Task prompt: Copy out the material in full. Leave every line as it is.

Data extracts:
* * * * *
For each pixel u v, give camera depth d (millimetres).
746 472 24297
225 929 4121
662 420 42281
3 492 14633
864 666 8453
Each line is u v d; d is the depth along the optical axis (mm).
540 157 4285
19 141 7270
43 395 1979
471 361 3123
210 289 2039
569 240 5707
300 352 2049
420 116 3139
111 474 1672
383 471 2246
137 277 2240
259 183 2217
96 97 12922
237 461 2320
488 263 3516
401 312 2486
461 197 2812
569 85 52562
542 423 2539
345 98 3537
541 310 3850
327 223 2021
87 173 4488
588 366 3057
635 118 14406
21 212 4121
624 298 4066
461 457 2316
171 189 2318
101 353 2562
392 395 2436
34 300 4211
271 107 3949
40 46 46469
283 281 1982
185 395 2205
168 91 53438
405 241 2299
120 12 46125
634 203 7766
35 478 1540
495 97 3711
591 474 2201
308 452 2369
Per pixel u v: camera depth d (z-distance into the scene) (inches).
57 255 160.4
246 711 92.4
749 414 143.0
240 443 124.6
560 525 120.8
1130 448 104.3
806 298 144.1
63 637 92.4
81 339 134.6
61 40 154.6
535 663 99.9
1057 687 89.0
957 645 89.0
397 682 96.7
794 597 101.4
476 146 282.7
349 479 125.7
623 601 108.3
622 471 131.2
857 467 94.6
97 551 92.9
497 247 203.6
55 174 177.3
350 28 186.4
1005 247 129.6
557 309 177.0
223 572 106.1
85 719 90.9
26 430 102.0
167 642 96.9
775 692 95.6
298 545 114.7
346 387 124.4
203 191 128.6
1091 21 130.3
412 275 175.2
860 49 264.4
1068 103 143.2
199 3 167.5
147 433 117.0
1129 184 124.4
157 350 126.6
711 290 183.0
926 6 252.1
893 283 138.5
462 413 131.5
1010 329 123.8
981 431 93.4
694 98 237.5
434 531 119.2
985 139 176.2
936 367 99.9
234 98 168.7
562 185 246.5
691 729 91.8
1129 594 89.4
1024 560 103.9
* * * * *
Answer for this exercise:
For each pixel u v, give camera depth d (millimetres).
746 472 24297
225 929 4121
662 420 42281
3 492 14633
864 666 8453
Each line is u v d; d is the depth along the optical axis (mm).
540 157 4285
19 141 7270
43 395 1979
471 361 3123
210 289 2039
569 240 5707
300 352 2049
420 116 3139
111 474 1672
383 471 2246
137 277 2240
259 183 2217
96 97 12922
237 461 2320
488 263 3516
401 312 2486
461 197 2812
569 85 52562
542 423 2539
345 98 3537
541 310 3850
327 223 2021
87 173 4488
588 366 3057
635 118 14406
21 212 4121
624 298 4066
461 457 2316
171 189 2318
101 353 2562
392 395 2436
34 300 4211
271 107 3949
40 46 46469
283 281 1982
185 395 2205
168 91 53438
405 241 2299
120 12 46125
634 203 7766
35 478 1540
495 97 3711
591 474 2201
308 452 2369
Per pixel u v: camera depth d (z-distance into the scene) (inches).
57 255 160.4
246 711 92.4
749 414 143.0
240 443 124.6
560 525 120.8
1130 448 104.3
806 298 144.1
63 637 92.4
81 339 134.6
61 40 154.6
535 663 99.9
1057 687 89.0
957 645 89.0
397 682 96.7
794 597 101.4
476 146 282.7
349 479 125.7
623 601 108.3
622 471 131.2
857 467 94.6
97 551 92.9
497 247 203.6
55 174 177.3
350 28 186.4
1005 247 129.6
557 309 177.0
223 572 106.1
85 719 90.9
26 430 102.0
167 642 96.9
775 692 95.6
298 545 114.7
346 387 124.4
203 191 128.6
1091 21 130.3
412 275 175.2
860 49 264.4
1068 103 143.2
199 3 167.5
147 433 117.0
1129 184 124.4
157 350 126.6
711 290 183.0
926 6 252.1
893 283 138.5
462 413 131.5
1010 329 123.8
981 431 93.4
694 98 237.5
434 531 119.2
985 139 176.2
936 367 99.9
234 98 168.7
562 185 246.5
691 729 91.8
1129 594 89.4
1024 560 103.9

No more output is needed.